The best piece of evidence the quartet of reporters have is a former Republican congressman’s report that a conversation with Thomas about a pay increase for the justices and the possibility of multiple resignations from the court in its absence had him worried that Thomas might step down. The congressman does not, however, tell us much of what he recalls Thomas saying. Was Thomas making a veiled threat, in his opinion? The congressman doesn’t say. Perhaps the reporters didn’t press him on what made him worry; or perhaps he did not remember well enough to say; or perhaps the answer was deflationary.

The reporters tell us, accurately, that there was widespread, bipartisan concern at the time about judicial pay.
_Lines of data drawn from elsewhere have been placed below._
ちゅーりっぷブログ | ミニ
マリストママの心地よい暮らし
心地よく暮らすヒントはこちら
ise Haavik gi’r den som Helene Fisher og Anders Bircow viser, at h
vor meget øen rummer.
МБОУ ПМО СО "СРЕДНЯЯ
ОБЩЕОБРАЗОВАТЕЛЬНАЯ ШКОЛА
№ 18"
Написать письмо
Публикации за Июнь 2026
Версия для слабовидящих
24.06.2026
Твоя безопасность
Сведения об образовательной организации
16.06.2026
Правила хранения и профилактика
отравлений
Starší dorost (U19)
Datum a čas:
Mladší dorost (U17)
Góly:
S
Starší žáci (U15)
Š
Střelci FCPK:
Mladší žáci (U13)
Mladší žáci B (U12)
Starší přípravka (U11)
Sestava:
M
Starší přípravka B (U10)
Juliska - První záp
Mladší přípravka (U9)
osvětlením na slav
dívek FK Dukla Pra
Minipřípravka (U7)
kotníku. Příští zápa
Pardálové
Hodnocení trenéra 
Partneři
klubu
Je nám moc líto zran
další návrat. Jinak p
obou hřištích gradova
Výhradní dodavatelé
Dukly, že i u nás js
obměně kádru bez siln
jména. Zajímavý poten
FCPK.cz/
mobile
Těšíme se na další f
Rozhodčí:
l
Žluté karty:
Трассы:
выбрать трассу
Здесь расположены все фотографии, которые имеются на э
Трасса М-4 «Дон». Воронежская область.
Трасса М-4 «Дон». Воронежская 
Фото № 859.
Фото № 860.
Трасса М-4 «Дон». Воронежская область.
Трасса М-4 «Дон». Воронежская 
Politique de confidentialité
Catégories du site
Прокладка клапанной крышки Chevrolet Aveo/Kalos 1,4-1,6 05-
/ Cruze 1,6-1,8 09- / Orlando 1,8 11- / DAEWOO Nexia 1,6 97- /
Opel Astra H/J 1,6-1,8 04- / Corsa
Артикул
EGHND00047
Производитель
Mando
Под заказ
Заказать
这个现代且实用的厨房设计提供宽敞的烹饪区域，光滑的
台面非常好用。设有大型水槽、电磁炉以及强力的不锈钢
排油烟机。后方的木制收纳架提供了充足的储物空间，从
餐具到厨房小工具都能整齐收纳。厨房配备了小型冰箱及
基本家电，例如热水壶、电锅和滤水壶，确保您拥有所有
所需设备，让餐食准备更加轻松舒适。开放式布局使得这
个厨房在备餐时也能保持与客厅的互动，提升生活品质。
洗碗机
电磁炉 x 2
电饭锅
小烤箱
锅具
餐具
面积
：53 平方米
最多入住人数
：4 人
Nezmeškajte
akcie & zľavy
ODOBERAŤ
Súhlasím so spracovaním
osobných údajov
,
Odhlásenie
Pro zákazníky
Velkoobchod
We know Thomas never resigned, and neither did Scalia, who served until he died at age 79. We know that Thomas helped his own financial situation by publishing an autobiography in 2007, which reportedly earned Thomas a $1.5 million advance and justified it by hitting number one on the New York Times non-fiction best-seller list. (These facts undercut the story’s larger insinuation that Thomas turned to rich donors as a substitute for the income boost he didn’t get from Congress.) We have testimony from several people that in the 1990s, Thomas said he was going to serve on the Court until 2034. So far, we have no report from anyone that he ever told anyone otherwise.

We are all aware that reporters and media outlets are willing to exaggerate their stories, as are the activists who find those stories useful. ProPublica has crossed the line from hype to misleading the public.